-- DOCUMENT TEXT --
+ + + + + + +

A ramble in Kissena Hollow

The wet snow that fell throughout the night is the type of snow I dream of. Whatever it touched refused to shed its weight allowing delicate patterns to build in the shadows. By morning it really did seem all a dream for there was nothing left but a gloppy mess. Snow however is still snow, and I knew I could still count on contrast.



Williamsburg

February 2018

A 12 mile walk between Midtown and Maspeth

The bright blue sky of morning made me too complacent to deal with the heavy overcast that followed. I became directionless as I wandered down new streets and into new neighborhoods I had no intention of visiting. Despite many previous walks through this area, I somehow managed to avoid every known landmark that might have set me back on course. Instead I was met by a steady stream of compositions that found balance amidst the chaos. Sometimes the correct path is not the one chosen but the one given to us.



Briarwood

February 2018

A brief walk in Jamaica and Briarwood

The sky was threatening all day but unable to resist the unexpected warmth I flew out my door. The air was filled with that wonderful winter balminess that occasionally arrives before the first sprout breaks ground, before the sleepy buds swell with color. The promise of spring is sometimes more exhilarating than spring itself. Today the air’s dampness turned to rain the moment I began my walk. Just troubling enough to make shooting difficult, but not enough to drive me inside.



Greenwich Villiage

February 2018

A walk in the Village

Construction is New York’s only real monument.



Kissena Hollow

January 2018

A walk in Kissena Hollow

The moment I stepped out under the night sky the moon rushed at me through the trees. I can’t ever remember being assaulted this way. I have never seen the moon this bright. My numb fingers fumbled though my camera’s controls trying to find the right exposure that would capture some detail. It was a fools errand. The radiant light was just so intense that it seared itself into the heavens and I had to content myself with an orb of pure white. It was only near dawn, when I caught up with it kissing the horizon, did the moon take on a determined blush, a hint of dark where the eclipse ate away at its edge. I was so absorbed by the super blue bloody moon that I did not realize how cold I was until it disappeared from sight.



Murray Hill

January 2018

A loop between Flushing and Murray Hill

It is obvious from the effort put into them that many people really care about their yards, but it is questionable if they ever really look at what they do to them. Then again what would I do without them? There is a real aesthetic to be found here, one that has certainly taken hold of my eye if not completely over my yard.

+ + + + + + +

-- SHORT PROBLEM 1 --
Write out, as a numbered list without blank lines, everything in the rows from the one containing "genus: Bidens" down to the final row.

+ + + + + + +

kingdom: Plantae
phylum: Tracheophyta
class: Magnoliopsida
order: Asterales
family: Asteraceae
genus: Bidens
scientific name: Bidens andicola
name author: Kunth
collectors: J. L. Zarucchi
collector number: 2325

+ + + + + + +

-- SHORT PROBLEM 2 --
Render this sentence from the walking journal in Spanish: "Construction is New York’s only real monument."

-- WORKED ANSWER 1 --
1. genus: Bidens
2. scientific name: Bidens andicola
3. name author: Kunth
4. collectors: J. L. Zarucchi
5. collector number: 2325

-- WORKED ANSWER 2 --
La construcción es el único monumento verdadero de Nueva York.